Conociendo esto, podemos deducir que lo que quieren o necesitan ambos personajes es compañía, sobre todo en una ciudad tan diferente de occidente como Tokio (no conozco esa ciudad, pero intuyo que más de un occidental se habrá llevado sorpresas cada diez minutos estando allá). Entre los dos, sin embargo, es Charlotte la que parece conocer su propio estado inicial de soledad y la que empieza a buscar cómo cambiarlo. Así, vemos que es ella quien, en el bar del hotel, empieza un contacto comunicativo con Harris, cuando le manda un ¿licor? con un mesero (antes de esto, Harris y Charlotte hacían contacto visual en el ascensor del hotel, pero como no hay realmente una intención comunicativa, no podemos decir que es en ese momento cuando comienzan a buscar transformarse).
Más adelante, el intercambio se consolida cuando ambos se consiguen en el mismo bar una noche y comienzan a hablar sobre sí mismos; pero dudo que aquí aún se haya establecido un contrato, pues ninguno de los dos propone nada al otro. El contrato, según mi punto de vista, es establecido por Charlotte cuando los dos se encuentran en el área de la piscina del hotel. En ese momento Charlotte le pregunta a Harris si quiere acompañarla a salir con unos amigos (¡Bingo! Conseguimos el contrato), a lo cual Harris asiente. Desde ese momento, ambos empiezan un recorrido por la atrayente metrópoli japonesa. Juntos conocen de los videojuegos, el karaoke y el sushi; pero lo que más les llena es el hacerse compañía, aun cuando no intercambien palabras (es realmente pasmosa la tranquilidad y la empatía que transmite la pareja cuando, después de la sesión de karaoke, fuman un cigarrillo y Charlotte recuesta su cabeza disfrazada de peluca rosada sobre el hombro de Harris).

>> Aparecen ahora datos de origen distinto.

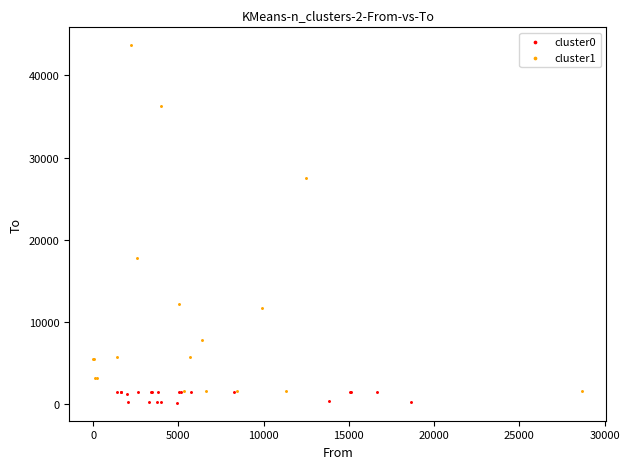

Which series contains the lowest Y value?

cluster0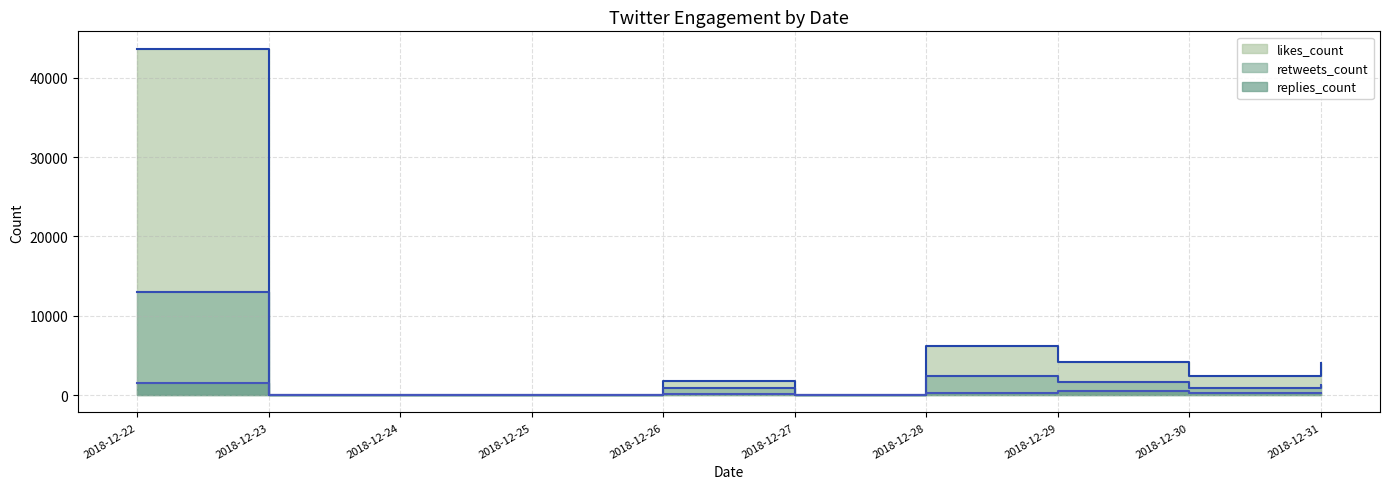

In likes_count, how many points are higher than both neighbors (excluding endpoints)?

2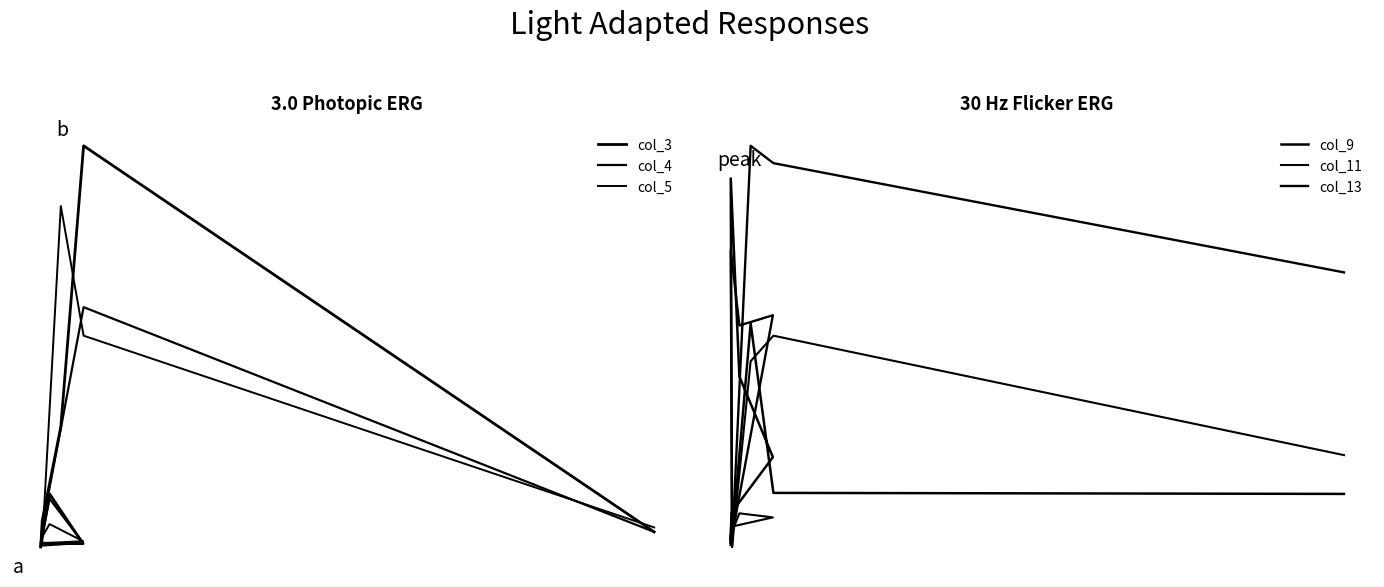

What are all the series names shown in the legend?

col_3, col_4, col_5, col_9, col_11, col_13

Lo despiadado de la historia es que cada uno tiene una vida: Harris regresará con su familia y Charlotte esperará a su marido en la misma habitación de hotel donde se aburría (me habría gustado que ambos se escapasen juntos a un rincón desconocido, pero ello habría violentado la coherencia de la trama). Así, ambos, sobre todo Charlotte, se dan cuenta de que la transformación de su estado original, el de la soledad, parece no estabilizarse, pues los dos toman el mismo camino que los condujo a estar solos. No obstante, la última escena, en la que los dos se despiden en una muy transitada calle tokiota, una escena aún más hermosa que cualquier otra de la película, le pone al espectador la tarea de que los imagine juntos nuevamente, fuera de Tokio, escapando de la soledad que forzosamente los había unido. No sabemos qué se dijeron ambos al oído, así que cualquier especulación vale.